One of America's oldest developers of shopping malls still sees a bright future for malls, even after last year's pandemic shutdowns and subsequent retail closings forced the developer to file for bankruptcy in November 2020.
CBL Properties Inc., the Chattanooga-based retail developer that emerged from bankruptcy this week after trimming its holdings and debt, unveiled a new website Monday urging Americans to "meet us at the mall."
Stephen Lebovitz, the CEO of CBL and son of company founder Charles B. Lebovitz, said CBL's malls remain vibrant town centers for business activity.
"CBL is redefining what the mall means to our communities by combining retail, dining, entertainment and other mixed uses," Lebovitz said, quoting the company's new website. "The redefinition of the mall is really at the core of our strategy. It's still a mall, but it's different than the traditional mall because of all of the other uses that are being added."
After shedding some properties and restructuring debt under the protection of the U.S. Bankruptcy Court in Texas over the past year, Lebovitz said CBL "is definitely in a growth mode, and we're excited to now be in a position to grow and to look for opportunities to grow our portfolio."
Investors in CBL seemed to share at least some of Lebovitz's optimism about the outlook for malls by bidding up the stock value for CBL after it was relisted on the New York Stock Exchange on Tuesday following a yearlong absence.
CBL by the numbers
— 104 properties, including 63 malls, outlets and open-air centers.
— 63.8 million square feet of building space.
— 45 developments completed since 2015.
— $30 closing stock price on the New York Stock Exchange, double the initial price set in the bankruptcy reorganization plan.
CBL's relisted stock opened Tuesday at $26.25 per share, well above the equity price set in the company's bankruptcy reorganization plan of $15 a share, and rose as high as $43.50 during intraday trading before closing the day at $30 per share.
"We're pleased but we're not surprised," Lebovitz said. "We think the market recognizes the value that we created through the restructuring with the elimination of some debt, the lowering of interest costs and the cash that we retained. We're also seeing improving fundamentals in our business that have occurred with the sales growth by our retailers and better occupancy and traffic at the malls."

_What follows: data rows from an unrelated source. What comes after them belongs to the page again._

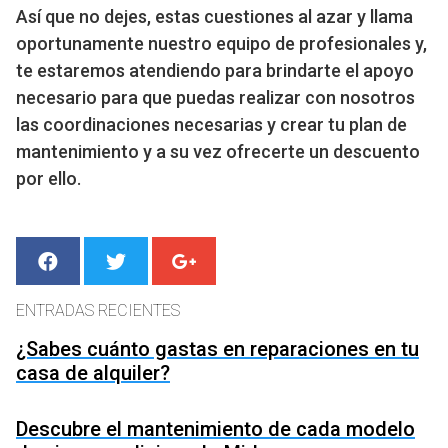
Así que no dejes, estas cuestiones al azar y llama
oportunamente nuestro equipo de profesionales y,
te estaremos atendiendo para brindarte el apoyo
necesario para que puedas realizar con nosotros
las coordinaciones necesarias y crear tu plan de
mantenimiento y a su vez ofrecerte un descuento
por ello.
ENTRADAS RECIENTES
¿Sabes cuánto gastas en reparaciones en tu
casa de alquiler?
Descubre el mantenimiento de cada modelo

Nationwide, more than 9,300 U.S. stores closed in 2019, and more than 8,300 stores shut down last year, according to the research firm Coresight. But the pace of retail closings has dropped this year, and many mall properties and tenants are adapting to the market with more online and pick-up sales for retailers and more restaurant, entertainment and medical uses of the properties.
"We'll continue to diversify different offerings to the consumer," Lebovitz said. "But at the end of the day, we're still very focused on being at the heart of our community. And our malls have that critical mass that they offer local communities."
Lebovitz, whose grandfather Moses began building shopping malls six decades ago, said malls remain important gathering spots where people can shop, eat, work and receive an array of services. Hamilton Place mall in Chattanooga, for instance, repurposed its Sears department store after its closing to make room for an Aloft hotel, a Cheesecake Factory restaurant and a Dick's Sporting Goods store, among other uses.
Lebovitz said CBL properties like Hamilton Place are well located and well known, and with CBL's expertise and experience, the company has a bright future. Despite the concerns and uncertainty by many when the company filed for a Chapter 11 bankruptcy reorganization plan in November 2020, Lebovitz said CBL managed to keep its team and expertise through the restructuring.
"We are extremely fortunate to have the type of team that has the loyalty, dedication and commitment to CBL to keep very focused on doing their jobs even with all of the distractions that were natural from the bankruptcy process," he said.